Russian-backed Turkish Plan to Prevent Regime's Intervention in Idlib
Turkey announced that the border with Syria will be a “security zone” for 15 days. It also said it decided to increase the militarily and security patrols along the border until August 3.
A statement by Gaziantep, south Turkey, attributed the new procedure to the fact that the Turkish Army had dispatched military reinforcements to the existing forces in Syria and had enhanced the protection of the border.
The Turkish announcement coincided with the escalation of worrisome towards possibilities of the de-escalation zone being subject to attacks by the Syrian regime and its allies, like other regions in Ghouta, Homs and the south-west.
Ankara confirmed that it doesn’t wish for this to happen, and warned from its impact on Astana discussions in case such violations take place.

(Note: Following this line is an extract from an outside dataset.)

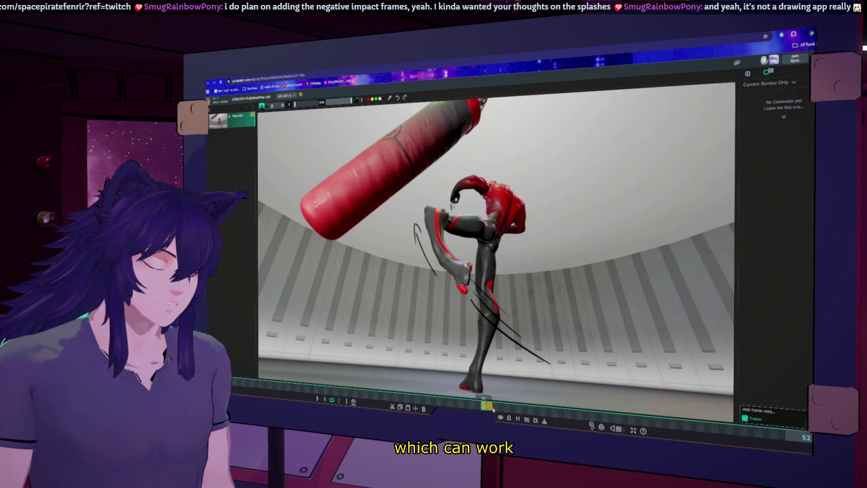
{"action": "left_click", "coordinate": [496, 408]}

The Turkish army held 15 checking points in Idlib and Hama within an agreement that was signed in September last year with Russia and Iran in Astana. These points are in charge of ceasing fire between the regime and the Iranian-affiliated militias from one side and the fighting factions from another side.
The closest checkpoint is 500 meters away from the Turkish border, and the most far is in Tall Sawwanah and is 88 kilometers away from the Turkish border.
In the same context, press reports revealed that Turkey has submitted a white card to Russia regarding the final solution in the fourth de-escalation zone that consists of villages extending between Lattakia, Hama, Aleppo and the majority of Idlib countryside and Idlib city.
According to these reports, Turkey submitted to Russia a card of several clauses and called it, the 'white card' for the solution in Idlib. It coincided with implementing clauses of Kefraya and Al-Fu'ah that led to lifting the siege that lasted for years.
Turkey called on all the factions and authorities in the north of Syria to take part in a general conference to be held during two weeks to discuss the future of Idlib in light of the latest developments in the south of Syria, in Kefraya and Al-Fu'ah.